The curiosity that I had about brass playing the Pachelbel Canon was that I knew it as a tender, romantic piece. But the trumpet, I thought, was supposed to be brassy, loud, and slightly annoying. I didn’t know how they could be mixed.

But as I listened to the two cds, I discovered that brass instruments could be formed into ensembles and choirs. The instrument could be brassy, but there was a way that these guys played that sang. I became obsessed. My friends started telling me that if I said the words Canadian Brass one more time, they’d find a way to shut me up.

A few years later, I walked into a Waldenbooks and discovered another cd. This one was called The Antiphonal Music of Gabrieli. By that time, I had listened to both of my cds ad nauseum, and I knew just enough to be dangerous. I knew, for example, that Gabrieli was a Renaissance composer who had invented the terms piano and forte to indicate loud and soft playing, and I knew that he installed choirs of people to sing in churches to create a surround sound effect. I also knew that there was some Gabrieli on the Greatest Hits cd. In fact, some of the takes on the Greatest Hits cd were directly pulled from the Antiphonal Music album.

But as I read the liner notes for this piece, I discovered that what I had been listening to on the Greatest Hits album had been nothing short of amazing. It had featured the brass sections of the 1960s of a few big American orchestras – Chicago, Philadelphia, and Cleveland. The legendary chops of Bud Herseth, the longtime principal trumpeter of the Chicago Symphony Orchestra, were on full display. They had made their schedules meet, and according to a tubist who was there, what had happened was that they had simply sat down, recorded a bunch of Gabrieli’s Sacrae Symphoniae, and gone to the pub, whereupon they realized that they hadn’t tuned but sounded fine anyway. It was from this album that I learned that pitch was relative, that tone was everything, and that playing chorally and antiphonally by simply listening to each other can solve problems usually resolved nowadays by more scientific forms of tuning.
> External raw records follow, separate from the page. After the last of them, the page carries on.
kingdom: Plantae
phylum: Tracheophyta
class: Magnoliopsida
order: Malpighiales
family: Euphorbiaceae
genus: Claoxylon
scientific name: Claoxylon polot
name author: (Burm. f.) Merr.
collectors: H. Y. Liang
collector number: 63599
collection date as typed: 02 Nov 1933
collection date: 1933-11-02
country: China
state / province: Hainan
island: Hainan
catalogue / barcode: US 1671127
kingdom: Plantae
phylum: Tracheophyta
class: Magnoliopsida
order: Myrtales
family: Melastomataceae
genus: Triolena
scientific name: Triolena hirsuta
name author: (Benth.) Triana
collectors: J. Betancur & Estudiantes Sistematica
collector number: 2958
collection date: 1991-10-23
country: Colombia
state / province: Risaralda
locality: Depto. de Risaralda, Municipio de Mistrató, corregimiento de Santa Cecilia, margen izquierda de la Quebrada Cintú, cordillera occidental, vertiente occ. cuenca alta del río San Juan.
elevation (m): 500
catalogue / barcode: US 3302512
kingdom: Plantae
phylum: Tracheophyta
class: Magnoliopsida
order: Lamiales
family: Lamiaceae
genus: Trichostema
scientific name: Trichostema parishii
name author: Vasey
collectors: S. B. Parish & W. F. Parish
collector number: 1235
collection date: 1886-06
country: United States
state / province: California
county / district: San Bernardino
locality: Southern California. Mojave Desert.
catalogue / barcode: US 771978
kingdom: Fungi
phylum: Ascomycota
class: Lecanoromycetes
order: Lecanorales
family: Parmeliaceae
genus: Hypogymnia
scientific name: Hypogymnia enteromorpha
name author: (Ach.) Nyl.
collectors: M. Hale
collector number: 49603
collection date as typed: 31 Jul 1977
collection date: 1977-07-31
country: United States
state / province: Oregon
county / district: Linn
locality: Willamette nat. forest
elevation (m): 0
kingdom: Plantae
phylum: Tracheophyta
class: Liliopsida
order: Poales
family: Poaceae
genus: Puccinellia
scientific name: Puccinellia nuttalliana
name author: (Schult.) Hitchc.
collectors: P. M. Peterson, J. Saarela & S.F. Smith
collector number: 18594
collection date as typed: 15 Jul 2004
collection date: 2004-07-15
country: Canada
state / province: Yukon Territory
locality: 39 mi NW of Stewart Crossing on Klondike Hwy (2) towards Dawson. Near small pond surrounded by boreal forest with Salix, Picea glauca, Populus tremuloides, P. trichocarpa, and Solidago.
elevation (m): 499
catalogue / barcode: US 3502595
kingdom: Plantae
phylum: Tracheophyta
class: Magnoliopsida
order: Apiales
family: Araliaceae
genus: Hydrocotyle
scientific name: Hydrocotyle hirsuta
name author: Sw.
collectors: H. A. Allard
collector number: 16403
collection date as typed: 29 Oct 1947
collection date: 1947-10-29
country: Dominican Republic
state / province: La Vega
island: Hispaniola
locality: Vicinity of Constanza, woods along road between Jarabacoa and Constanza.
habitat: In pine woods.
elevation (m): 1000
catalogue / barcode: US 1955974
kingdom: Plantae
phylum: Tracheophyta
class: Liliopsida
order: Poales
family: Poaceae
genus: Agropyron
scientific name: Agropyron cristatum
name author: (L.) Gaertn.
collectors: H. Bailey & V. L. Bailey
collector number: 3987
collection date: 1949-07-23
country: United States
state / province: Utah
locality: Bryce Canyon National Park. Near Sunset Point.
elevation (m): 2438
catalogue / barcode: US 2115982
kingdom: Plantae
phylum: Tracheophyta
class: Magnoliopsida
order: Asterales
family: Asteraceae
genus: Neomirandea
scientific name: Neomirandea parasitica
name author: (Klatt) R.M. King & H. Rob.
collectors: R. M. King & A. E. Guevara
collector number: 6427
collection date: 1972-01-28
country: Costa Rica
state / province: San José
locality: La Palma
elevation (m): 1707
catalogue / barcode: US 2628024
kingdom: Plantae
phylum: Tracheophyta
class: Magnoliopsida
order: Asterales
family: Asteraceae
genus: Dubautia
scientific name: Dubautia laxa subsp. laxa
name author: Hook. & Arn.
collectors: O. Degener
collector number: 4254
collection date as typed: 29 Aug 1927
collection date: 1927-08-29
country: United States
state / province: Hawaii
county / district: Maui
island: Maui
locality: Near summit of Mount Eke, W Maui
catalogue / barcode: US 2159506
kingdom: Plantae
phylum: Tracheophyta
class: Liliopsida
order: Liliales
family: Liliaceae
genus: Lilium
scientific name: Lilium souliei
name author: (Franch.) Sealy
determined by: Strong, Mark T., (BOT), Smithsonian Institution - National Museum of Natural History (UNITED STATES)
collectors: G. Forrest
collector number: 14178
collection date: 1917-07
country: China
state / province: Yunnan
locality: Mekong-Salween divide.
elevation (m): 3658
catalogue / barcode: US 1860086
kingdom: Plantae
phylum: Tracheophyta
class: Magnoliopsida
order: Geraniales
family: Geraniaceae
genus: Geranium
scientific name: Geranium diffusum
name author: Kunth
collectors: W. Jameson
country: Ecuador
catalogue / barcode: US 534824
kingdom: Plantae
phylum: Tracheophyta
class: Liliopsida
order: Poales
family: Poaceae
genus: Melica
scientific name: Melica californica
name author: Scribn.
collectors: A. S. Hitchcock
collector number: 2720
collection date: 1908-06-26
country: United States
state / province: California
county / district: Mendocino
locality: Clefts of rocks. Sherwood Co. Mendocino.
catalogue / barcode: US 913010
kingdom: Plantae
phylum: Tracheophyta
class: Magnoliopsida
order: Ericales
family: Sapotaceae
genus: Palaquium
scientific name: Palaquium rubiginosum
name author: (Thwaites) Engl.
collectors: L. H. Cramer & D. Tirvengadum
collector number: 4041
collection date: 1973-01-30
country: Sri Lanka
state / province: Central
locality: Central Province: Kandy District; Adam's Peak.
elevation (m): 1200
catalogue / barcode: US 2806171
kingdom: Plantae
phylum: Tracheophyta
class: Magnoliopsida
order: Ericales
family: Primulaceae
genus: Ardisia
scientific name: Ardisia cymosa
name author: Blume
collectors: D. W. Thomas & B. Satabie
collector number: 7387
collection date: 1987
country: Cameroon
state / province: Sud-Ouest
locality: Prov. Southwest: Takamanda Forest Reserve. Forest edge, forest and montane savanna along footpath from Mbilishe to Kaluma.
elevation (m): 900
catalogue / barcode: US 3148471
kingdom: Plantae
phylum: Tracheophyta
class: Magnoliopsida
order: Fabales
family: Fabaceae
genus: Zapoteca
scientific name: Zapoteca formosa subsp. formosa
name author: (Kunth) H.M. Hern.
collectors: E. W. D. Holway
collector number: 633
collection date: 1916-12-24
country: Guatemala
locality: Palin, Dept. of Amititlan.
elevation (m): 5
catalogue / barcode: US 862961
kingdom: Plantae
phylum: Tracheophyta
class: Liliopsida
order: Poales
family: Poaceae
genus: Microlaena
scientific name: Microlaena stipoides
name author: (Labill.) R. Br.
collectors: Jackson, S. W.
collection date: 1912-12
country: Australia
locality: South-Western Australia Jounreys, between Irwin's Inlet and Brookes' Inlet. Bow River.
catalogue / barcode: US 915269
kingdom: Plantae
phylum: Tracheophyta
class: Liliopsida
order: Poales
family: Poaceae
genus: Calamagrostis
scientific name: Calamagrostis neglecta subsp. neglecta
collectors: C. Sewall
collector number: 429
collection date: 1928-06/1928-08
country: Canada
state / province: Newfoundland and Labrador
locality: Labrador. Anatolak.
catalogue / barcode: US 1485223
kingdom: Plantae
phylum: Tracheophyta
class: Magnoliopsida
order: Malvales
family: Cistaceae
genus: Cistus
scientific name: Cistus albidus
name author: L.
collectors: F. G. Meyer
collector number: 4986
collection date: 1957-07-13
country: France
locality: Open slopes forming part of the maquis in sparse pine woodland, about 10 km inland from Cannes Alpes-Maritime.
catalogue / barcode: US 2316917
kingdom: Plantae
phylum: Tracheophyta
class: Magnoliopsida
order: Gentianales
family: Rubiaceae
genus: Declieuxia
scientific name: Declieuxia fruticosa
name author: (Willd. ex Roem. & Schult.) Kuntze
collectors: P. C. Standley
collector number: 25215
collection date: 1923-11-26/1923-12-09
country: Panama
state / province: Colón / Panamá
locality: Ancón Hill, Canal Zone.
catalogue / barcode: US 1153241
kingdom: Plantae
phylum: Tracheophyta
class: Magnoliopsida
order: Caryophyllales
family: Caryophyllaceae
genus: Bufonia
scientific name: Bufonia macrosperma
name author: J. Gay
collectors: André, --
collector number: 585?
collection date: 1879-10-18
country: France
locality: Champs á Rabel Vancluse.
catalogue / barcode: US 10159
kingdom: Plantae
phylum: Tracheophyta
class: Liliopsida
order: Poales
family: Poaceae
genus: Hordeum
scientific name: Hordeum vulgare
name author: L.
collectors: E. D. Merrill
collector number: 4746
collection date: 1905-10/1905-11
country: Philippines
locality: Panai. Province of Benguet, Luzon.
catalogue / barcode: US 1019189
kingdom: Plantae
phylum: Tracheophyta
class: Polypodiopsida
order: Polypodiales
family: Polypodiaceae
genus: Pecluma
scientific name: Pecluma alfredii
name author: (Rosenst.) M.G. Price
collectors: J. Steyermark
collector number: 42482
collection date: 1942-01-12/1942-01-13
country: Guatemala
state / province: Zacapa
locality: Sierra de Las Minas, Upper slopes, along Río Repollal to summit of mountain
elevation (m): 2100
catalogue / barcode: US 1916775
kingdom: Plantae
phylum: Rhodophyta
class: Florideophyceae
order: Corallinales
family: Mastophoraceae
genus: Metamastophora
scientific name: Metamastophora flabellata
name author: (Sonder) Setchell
I have been thinking recently of this album’s impact on my life since I have become the informal cantor at both my Richmond and Chicago temples in the Kyivan Church. I am not a good singer by any stretch of the imagination, and I do not have absolute pitch. But the image of the people that I lead in singing often reminds me of this rowdy group of brass players drinking, smoking, and swearing, and I realized recently that I got this sensibility from listening to this album. Indeed, most brass players swear by this album as the mother of all brass choir and ensemble albums that have come afterward.

In an ironic twist, perhaps the Lord did call me to the trumpet. In a church that sings a capella, I may not be able to use either brass or keyboard to serve him. But playing the trumpet gave me my choral sensibilities, and if as Holy Ignatius of Antioch tells the Ephesians the church is a choir, then in some strange way, maybe I am still praising him with the trumpet.

I was nominated by our blog’s former resident Latin Catholic Person, Eugenia Geisel, to do the Facebook Album Art Challenge. Posting the covers gave me some nostalgia that I wish to work through. I am therefore blogging about it too now concurrently. Perhaps Eugenia will do so as well on her blog, Lipstick on My Relics. This is the first of ten in the series.